Quanto aos sistemas específicos, deve-se atentar a uma série de pontos:

  • A escala de coma de Glasgow deve ser utilizada da seguinte forma:
    • Para pacientes sedados, deve-se considerar o GCS mais recente registrado antes da sedação.
    • Caso o GCS completo não esteja disponível, recomenda-se usar o melhor escore observado no domínio motor.
    • Se o paciente estiver em tratamento com medicamentos para delírio (como haloperidol ou dexmedetomidina), deve-se atribuir pelo menos 1 ponto, mesmo quqe o escore seja 15.
  • Quando não houver PaO₂ para calcular a relação PaO₂ /FiO₂, pode-se utilizar a relação SpO₂/FiO₂ com os seguintes parâmetros:
    • 300: 0 pontos;
    • <300: 1 ponto;
    • <250: 2 pontos;
    • <200 com suporte ventilatório avançado: 3 pontos;
    • <120 com suporte ventilatório avançado ou ECMO: 4 pontos;
  • Ventilação mecânica avançada inclui:
    • Cânula nasal de alto fluxo;
    • Ventilação com pressão positiva, invasiva ou não invasiva. Incluindo tratamentos domiciliares;
    • Assim, escores 3 ou 4 exigem este tipo de suporte, salvo quando não há disponibilidade ou se considera que o paciente atingiu teto de tratamento;
  • ECMO deve gerar 4 pontos em qualquer situação para o sistema respiratório. Se ele tiver sido indicado por questões cardiovasculares (e não ventilatórias), deve pontuar neste item também.
  • O uso de vasopressores deve ser pontuado apenas se a infusão contínua ocorrer por pelo menos 1 hora.
  • Se apenas dopamina for utilizada, considerar:
    • < 20 μg/kg/min: 2 pontos
    • 20 - 40 μg/kg/min: 3 pontos
    • 40 μg/kg/min: 4 pontos
  • Quando não for possível o uso de vasopressores (indisponibilidade, teto de tratamento), pode-se usar a PAM isolada:
    • ≥ 70 mmHg: 0 ponto
    • 60–69 mmHg: 1 ponto
    • 50–59 mmHg: 2 pontos
    • 40–49 mmHg: 3 pontos
    • < 40 mmHg: 4 pontos
    • Dispositivos de assistência circulatória mecânica (como balão intra-aórtico, ECMO, dispositivos de assistência ventricular esquerda ou direita) devem ser pontuados com 4 pontos automaticamente no sistema cardiovascular.
  • A pontuação não é suspensa nos dias sem terapia de substituição renal intermitente.
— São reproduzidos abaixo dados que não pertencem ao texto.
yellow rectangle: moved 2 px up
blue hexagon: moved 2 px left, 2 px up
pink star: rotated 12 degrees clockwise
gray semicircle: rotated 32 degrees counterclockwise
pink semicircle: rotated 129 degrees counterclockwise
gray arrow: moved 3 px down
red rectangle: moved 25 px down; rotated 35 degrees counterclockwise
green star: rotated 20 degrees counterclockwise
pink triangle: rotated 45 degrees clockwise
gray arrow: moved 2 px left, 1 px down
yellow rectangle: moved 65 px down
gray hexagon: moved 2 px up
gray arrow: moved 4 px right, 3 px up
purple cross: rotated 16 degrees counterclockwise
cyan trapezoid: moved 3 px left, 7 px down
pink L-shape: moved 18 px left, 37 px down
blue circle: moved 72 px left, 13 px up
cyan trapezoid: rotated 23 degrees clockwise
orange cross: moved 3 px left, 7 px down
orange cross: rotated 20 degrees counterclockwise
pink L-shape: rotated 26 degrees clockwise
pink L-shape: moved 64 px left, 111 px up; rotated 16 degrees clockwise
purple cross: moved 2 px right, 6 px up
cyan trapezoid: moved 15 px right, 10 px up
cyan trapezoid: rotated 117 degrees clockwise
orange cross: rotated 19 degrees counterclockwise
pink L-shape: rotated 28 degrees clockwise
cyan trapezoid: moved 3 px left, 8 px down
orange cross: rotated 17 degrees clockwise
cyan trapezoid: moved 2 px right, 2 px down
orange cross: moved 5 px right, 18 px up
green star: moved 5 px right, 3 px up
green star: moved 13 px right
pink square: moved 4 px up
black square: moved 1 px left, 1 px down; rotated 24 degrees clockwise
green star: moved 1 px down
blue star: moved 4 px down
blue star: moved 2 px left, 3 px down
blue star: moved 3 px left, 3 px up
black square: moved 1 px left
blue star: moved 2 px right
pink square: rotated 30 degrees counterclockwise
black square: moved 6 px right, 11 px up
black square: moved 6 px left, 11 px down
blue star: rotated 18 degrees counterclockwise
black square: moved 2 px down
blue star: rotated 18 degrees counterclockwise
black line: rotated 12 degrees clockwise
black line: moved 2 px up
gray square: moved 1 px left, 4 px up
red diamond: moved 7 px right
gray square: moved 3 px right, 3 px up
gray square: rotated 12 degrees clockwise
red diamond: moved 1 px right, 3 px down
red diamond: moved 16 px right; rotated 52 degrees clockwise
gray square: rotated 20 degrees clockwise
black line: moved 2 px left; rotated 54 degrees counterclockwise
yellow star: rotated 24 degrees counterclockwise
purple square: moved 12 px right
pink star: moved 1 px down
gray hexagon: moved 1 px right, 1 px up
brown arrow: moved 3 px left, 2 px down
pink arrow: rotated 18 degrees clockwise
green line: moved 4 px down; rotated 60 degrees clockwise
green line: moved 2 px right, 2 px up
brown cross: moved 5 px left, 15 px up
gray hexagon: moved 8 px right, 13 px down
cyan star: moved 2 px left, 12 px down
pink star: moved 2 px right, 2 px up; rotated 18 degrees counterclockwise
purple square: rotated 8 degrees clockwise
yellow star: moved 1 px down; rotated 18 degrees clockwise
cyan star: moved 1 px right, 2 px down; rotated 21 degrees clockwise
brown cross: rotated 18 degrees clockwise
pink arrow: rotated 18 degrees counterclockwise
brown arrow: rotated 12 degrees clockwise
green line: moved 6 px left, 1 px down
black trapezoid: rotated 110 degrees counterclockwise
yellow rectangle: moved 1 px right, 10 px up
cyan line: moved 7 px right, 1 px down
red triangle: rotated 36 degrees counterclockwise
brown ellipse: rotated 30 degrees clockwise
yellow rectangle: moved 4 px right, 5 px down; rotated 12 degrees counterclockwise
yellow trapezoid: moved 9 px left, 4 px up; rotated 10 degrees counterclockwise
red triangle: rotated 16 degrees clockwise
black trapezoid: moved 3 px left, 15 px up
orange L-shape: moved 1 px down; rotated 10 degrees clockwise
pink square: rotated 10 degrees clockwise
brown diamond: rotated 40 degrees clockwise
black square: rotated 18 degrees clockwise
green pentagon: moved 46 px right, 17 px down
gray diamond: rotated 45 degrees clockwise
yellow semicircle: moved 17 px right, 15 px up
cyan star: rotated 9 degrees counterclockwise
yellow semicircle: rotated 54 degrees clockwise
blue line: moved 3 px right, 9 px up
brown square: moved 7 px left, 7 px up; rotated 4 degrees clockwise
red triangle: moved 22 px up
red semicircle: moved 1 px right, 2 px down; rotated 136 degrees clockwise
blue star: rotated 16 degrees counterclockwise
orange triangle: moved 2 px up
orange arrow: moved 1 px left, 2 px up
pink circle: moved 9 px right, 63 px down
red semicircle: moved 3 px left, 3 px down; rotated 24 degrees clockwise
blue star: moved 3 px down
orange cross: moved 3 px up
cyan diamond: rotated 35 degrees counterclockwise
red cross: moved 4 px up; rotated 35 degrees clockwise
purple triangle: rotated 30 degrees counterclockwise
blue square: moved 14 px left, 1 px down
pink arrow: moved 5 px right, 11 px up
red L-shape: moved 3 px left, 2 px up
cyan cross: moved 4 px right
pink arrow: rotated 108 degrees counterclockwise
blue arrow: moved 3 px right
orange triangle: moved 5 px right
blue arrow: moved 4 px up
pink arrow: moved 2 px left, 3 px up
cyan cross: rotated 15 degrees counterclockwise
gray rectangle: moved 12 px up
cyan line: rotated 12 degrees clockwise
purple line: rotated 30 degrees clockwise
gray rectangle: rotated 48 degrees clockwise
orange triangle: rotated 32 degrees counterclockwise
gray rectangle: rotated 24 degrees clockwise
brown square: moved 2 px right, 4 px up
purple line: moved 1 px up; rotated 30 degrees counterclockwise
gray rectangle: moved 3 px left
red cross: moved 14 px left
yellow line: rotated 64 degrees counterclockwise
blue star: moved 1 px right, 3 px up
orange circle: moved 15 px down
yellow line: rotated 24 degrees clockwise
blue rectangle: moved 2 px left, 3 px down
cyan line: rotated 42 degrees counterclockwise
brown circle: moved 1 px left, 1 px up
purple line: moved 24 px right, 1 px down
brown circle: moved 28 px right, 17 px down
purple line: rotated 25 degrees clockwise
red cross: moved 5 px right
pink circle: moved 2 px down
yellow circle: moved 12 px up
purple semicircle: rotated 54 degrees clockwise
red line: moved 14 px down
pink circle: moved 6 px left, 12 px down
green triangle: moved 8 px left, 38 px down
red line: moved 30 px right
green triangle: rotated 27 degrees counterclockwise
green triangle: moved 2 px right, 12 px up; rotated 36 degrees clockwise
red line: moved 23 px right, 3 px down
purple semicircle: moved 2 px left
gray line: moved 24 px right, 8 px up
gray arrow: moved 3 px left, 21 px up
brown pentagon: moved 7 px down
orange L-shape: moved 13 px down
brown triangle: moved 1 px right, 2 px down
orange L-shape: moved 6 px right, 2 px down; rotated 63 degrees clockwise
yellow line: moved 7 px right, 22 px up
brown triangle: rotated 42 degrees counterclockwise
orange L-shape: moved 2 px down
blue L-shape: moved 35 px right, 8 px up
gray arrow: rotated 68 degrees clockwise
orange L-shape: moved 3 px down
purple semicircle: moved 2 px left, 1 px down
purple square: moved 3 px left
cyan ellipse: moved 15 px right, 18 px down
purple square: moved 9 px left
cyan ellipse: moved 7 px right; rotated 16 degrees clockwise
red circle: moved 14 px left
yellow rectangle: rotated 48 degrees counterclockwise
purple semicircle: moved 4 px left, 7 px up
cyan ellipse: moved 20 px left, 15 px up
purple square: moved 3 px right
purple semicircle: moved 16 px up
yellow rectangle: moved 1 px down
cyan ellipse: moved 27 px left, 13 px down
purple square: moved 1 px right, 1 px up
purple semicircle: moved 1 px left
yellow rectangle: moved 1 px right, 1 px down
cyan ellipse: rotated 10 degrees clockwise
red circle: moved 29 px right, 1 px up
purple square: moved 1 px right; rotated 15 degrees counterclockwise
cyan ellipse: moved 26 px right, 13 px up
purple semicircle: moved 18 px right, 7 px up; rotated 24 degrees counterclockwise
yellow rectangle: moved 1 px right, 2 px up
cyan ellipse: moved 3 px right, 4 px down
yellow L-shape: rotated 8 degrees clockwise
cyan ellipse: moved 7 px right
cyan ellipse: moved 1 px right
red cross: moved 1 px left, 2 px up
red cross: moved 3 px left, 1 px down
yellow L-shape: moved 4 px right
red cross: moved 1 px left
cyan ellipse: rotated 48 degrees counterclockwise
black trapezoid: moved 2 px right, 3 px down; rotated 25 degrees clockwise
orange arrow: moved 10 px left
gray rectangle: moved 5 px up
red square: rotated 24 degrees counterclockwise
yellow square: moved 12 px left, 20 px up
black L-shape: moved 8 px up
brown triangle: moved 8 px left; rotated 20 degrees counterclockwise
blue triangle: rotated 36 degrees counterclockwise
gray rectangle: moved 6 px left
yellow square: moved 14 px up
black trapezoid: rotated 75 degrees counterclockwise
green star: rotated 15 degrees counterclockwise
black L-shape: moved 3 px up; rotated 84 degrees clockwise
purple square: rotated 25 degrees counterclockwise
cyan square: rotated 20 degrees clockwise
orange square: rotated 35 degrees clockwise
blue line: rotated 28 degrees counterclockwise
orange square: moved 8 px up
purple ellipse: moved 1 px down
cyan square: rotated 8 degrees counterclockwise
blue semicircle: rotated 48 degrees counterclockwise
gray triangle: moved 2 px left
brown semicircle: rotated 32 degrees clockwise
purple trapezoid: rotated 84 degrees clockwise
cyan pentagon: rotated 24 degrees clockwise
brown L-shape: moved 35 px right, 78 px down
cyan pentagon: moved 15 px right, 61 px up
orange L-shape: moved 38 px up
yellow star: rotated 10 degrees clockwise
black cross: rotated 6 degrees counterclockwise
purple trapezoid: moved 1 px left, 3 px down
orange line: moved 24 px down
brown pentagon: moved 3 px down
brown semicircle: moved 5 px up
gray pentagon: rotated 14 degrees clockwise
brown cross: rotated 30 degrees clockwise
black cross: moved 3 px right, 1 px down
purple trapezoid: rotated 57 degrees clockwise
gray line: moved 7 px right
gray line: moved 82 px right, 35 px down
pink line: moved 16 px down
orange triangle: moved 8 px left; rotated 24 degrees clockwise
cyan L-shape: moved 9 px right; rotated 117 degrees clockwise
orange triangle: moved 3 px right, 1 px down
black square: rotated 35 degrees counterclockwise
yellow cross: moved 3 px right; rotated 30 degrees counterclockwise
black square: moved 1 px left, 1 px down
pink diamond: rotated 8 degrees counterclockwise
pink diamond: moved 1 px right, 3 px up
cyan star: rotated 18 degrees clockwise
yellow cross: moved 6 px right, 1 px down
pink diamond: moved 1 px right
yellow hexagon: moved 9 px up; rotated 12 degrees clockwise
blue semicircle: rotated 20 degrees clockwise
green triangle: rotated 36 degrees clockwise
Só alterar após interrupção da terapia.
  • Pacientes que tiverem indicação para terapia de substituição renal, mas não estiverem recebendo (por indisponibilidade, decisão clínica, limitação terapêutica), considerar 4 pontos.

Conclusões

O escore SOFA-2 apresenta vantagens em relação ao anterior, especialmente quanto ao seu desenvolvimento, por adotar métodos mais sólidos e considerar uma perspectiva global. Além disso, ele atualiza a classificação, considerando novas ferramentas terapêuticas que surgiram na terapia intensiva nos últimos 30 anos.

Ele também buscou manter elevada a aplicabilidade, métodos simples e o racional de que as disfunções de diferentes sistemas orgânicos são um evento contínuo. Por outro lado, apesar de apresentar algumas vantagens, ele apresentou baixo ganho na capacidade de predizer a mortalidade em relação ao escore SOFA-1.

Quanto ao novo escore, se ele será utilizado e como será seu desempenho em novos estudos de acurácia diagnóstica, ainda são pontos não respondidos.